TEXTE FOURNI
····················

Avenance Entreprises, atteint du « syndrome » de la rentabilité, a décidé encore une fois de se restructurer. Les délégués CFDT, malgré les affirmations rassurantes de la direction, craignent une nouvelle fois une remise en cause des acquis sociaux et surtout une compression des effectifs dans les restaurants. Craintes qui ne sont pas dissipées par les récents embauches de contrôleurs de gestion et de directeurs des ressources humaines.
Pourquoi cette nouvelle organisation ? Tout simplement afin de mieux maîtriser le personnel des exploitations.
Aujourd’hui, plusieurs découpages de la France en régions sont proposés avec une séparation et un rattachement des activités en Île de France, qui ne constituerait plus une région à part entière.
D’autres chamboulements sont prévus, en particulier dans les sous-directions régionales dont certaines devraient disparaître et d’autres voir peut être le jour. Un plan de sauvegarde de l’emploi est actuellement en place où des salariés n’ayant pu être reclassés se retrouveront sur la liste des licenciements.

····················

Éléments enregistrés
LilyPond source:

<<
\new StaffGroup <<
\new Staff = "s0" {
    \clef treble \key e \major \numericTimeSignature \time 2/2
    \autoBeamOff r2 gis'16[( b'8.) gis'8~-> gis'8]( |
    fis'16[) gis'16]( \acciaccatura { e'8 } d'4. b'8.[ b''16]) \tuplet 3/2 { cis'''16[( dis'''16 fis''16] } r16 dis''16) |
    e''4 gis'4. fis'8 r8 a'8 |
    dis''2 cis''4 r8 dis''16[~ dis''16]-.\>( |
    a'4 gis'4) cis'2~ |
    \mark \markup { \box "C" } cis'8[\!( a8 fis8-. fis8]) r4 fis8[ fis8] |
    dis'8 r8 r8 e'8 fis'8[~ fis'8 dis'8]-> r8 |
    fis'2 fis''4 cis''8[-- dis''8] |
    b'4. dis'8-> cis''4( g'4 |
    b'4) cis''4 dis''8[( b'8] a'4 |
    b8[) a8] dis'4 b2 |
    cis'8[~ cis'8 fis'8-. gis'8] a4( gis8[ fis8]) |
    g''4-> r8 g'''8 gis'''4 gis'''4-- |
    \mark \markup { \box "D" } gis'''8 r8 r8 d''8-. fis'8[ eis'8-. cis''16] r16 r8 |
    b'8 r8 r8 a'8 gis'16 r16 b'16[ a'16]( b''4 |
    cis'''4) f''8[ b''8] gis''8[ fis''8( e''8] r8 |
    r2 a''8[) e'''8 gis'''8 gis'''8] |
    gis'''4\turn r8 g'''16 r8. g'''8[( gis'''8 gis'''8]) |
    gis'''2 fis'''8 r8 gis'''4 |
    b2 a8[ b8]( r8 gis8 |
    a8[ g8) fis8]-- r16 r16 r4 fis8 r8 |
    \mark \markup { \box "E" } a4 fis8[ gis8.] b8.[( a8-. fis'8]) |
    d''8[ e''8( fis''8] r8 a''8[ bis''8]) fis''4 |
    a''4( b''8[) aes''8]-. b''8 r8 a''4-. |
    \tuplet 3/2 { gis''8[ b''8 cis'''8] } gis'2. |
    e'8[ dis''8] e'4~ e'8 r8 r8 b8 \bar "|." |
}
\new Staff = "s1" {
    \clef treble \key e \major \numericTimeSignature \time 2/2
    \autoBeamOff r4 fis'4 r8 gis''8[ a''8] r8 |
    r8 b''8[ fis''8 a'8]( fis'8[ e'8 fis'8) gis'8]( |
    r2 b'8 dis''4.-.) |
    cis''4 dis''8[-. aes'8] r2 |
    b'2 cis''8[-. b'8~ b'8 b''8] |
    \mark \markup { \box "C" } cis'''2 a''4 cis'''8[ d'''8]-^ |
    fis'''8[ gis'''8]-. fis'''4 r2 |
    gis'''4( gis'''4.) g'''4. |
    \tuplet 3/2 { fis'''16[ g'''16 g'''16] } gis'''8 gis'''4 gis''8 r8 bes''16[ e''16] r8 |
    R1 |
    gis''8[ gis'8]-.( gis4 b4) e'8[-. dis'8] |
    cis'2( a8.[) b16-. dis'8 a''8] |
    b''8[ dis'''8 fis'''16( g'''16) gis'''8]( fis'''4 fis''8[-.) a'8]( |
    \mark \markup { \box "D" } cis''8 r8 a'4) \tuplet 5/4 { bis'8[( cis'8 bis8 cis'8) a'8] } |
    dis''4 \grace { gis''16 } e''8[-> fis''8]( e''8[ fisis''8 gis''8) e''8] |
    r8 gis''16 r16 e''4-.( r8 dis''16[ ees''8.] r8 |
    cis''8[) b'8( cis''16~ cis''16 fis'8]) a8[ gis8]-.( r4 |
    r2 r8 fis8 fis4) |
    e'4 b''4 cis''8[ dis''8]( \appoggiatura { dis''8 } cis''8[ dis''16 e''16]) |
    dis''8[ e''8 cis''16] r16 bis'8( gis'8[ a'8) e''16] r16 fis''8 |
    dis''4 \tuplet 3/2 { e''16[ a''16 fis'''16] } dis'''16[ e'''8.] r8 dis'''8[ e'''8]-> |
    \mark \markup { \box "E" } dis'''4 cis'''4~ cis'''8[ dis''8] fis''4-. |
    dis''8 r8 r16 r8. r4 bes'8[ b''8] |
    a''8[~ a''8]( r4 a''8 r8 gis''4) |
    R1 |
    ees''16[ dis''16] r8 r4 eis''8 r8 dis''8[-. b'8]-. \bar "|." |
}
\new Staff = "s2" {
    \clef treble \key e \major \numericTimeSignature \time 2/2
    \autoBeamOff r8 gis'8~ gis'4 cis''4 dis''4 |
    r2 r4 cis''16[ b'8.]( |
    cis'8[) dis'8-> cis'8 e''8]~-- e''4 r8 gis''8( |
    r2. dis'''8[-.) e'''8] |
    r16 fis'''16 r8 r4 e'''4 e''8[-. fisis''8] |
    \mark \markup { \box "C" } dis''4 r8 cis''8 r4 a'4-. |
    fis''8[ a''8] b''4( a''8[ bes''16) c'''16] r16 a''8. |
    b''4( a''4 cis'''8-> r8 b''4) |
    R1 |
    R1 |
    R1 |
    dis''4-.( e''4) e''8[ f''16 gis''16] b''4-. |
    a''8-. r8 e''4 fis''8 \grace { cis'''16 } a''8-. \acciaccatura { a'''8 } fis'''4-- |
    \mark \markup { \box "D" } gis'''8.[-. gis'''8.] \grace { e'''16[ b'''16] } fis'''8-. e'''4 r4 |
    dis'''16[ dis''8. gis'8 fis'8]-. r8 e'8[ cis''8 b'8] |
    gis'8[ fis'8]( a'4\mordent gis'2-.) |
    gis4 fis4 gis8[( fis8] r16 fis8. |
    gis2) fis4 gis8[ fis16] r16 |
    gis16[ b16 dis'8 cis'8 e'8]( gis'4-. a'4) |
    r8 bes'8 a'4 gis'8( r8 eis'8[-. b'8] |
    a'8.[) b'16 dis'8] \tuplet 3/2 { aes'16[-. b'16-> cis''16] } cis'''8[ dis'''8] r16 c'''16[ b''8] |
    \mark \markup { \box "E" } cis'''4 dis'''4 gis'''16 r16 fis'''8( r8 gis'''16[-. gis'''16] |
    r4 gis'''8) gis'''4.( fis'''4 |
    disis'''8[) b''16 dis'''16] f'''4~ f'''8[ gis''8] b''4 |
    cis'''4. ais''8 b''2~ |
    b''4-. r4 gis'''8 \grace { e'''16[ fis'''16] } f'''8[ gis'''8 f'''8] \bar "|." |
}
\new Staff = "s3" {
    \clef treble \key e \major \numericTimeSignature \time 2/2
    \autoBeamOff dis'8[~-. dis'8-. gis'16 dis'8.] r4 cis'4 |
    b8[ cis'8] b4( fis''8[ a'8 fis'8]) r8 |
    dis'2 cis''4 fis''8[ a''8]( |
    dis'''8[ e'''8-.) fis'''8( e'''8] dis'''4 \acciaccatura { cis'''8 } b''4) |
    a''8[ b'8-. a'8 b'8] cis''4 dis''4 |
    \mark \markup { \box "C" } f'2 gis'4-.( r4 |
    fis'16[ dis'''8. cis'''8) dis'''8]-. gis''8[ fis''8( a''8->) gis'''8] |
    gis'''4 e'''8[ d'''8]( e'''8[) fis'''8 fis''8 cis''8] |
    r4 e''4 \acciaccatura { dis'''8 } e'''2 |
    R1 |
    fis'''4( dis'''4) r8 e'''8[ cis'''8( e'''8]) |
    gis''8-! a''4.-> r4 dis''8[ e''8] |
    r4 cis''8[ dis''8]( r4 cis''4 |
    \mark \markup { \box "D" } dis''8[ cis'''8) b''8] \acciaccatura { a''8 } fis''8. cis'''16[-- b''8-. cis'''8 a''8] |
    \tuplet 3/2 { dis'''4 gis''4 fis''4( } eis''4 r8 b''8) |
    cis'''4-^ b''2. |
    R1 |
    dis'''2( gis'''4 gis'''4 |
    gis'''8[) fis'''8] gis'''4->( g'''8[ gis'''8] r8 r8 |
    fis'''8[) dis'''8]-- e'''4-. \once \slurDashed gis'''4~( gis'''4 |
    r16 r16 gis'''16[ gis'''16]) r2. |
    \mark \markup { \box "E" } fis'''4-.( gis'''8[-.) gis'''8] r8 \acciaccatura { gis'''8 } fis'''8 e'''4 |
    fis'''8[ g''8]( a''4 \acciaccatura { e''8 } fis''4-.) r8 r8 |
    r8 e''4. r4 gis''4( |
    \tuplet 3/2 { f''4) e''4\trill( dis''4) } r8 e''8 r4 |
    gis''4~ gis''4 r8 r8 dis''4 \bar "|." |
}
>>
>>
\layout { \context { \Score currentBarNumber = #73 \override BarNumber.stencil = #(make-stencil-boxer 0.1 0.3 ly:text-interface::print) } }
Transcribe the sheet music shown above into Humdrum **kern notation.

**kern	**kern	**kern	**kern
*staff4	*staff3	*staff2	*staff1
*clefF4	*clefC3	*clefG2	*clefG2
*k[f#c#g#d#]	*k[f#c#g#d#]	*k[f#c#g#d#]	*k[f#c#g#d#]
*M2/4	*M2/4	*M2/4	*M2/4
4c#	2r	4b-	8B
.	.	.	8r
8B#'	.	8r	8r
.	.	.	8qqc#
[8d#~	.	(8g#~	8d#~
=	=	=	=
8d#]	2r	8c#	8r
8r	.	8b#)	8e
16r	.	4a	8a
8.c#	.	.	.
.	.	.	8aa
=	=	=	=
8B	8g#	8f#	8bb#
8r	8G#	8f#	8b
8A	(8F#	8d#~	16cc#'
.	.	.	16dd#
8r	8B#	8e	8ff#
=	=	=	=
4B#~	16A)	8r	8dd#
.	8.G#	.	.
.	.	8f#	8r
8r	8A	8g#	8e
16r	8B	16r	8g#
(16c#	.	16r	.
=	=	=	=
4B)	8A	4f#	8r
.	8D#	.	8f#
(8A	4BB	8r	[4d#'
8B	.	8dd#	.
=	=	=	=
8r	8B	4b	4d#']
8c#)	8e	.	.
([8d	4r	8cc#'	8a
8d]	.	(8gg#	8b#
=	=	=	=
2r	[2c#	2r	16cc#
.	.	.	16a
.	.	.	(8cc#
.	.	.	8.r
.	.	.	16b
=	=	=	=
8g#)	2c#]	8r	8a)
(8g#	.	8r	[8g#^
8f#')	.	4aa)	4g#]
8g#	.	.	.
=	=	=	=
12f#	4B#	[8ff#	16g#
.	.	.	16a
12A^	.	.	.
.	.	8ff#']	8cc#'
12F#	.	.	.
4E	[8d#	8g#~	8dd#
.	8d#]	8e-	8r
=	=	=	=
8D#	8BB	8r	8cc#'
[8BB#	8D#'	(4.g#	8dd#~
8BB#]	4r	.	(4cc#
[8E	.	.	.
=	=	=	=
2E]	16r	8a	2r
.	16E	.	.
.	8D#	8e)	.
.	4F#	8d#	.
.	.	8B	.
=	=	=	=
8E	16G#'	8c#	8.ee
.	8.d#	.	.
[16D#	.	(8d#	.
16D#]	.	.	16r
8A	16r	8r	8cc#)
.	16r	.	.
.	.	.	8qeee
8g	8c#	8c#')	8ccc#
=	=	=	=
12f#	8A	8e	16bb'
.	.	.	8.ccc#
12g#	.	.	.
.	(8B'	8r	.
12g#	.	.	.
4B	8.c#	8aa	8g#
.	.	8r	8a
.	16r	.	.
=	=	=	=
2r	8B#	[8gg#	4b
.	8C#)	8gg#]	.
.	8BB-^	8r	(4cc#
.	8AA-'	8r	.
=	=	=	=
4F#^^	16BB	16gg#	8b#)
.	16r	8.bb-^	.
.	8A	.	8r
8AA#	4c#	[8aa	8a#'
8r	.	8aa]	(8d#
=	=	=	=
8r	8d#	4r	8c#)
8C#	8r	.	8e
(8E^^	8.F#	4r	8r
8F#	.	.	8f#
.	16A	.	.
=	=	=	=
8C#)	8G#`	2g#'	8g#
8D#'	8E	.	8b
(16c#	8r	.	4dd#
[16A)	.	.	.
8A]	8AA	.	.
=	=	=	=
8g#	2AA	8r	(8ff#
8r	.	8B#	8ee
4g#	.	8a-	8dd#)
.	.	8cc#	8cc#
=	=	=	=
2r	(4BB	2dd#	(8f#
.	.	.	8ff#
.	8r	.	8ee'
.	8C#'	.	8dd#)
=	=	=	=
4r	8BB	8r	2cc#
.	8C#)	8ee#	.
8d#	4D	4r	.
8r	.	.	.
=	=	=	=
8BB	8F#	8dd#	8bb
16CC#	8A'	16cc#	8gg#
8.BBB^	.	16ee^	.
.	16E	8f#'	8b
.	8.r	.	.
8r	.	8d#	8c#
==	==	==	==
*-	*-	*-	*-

····················

CONSIGNE 1
Recopiez, dans le texte sur la restructuration d'Avenance Entreprises, le passage allant de « Aujourd’hui, plusieurs découpages » jusqu'à « liste des licenciements. ».
CONSIGNE 2
Pour chaque affirmation, indiquez par oui ou par non si elle concorde avec le texte sur la restructuration d'Avenance Entreprises, en citant textuellement les mots qui tranchent : (a) La direction a tenu des propos rassurants. (b) L'Île de France resterait une région à part entière. (c) Toutes les sous-directions régionales seront maintenues.
CONSIGNE 3
Poursuivez le texte sur la restructuration d'Avenance Entreprises après sa dernière phrase.

RÉSULTAT 1
Aujourd’hui, plusieurs découpages de la France en régions sont proposés avec une séparation et un rattachement des activités en Île de France, qui ne constituerait plus une région à part entière.
D’autres chamboulements sont prévus, en particulier dans les sous-directions régionales dont certaines devraient disparaître et d’autres voir peut être le jour. Un plan de sauvegarde de l’emploi est actuellement en place où des salariés n’ayant pu être reclassés se retrouveront sur la liste des licenciements.

RÉSULTAT 2
(a) Oui : « malgré les affirmations rassurantes de la direction ».
(b) Non : « qui ne constituerait plus une région à part entière ».
(c) Non : « dont certaines devraient disparaître ».

RÉSULTAT 3
Cerise sur le gâteau… Avec des zones de couverture géographique considérablement élargies, un nombre de restaurants à visiter plus élevé, et des moyens proportionnellement diminués (à la base, le Code du travail distribue les moyens en fonction de l’effectif), la représentation du personnel sera forcément affaibli.
Il en va de même avec les Comités d’Etablissement qui verront leur dotation aux activités sociales diminuée et devront faire face à des frais plus lourds.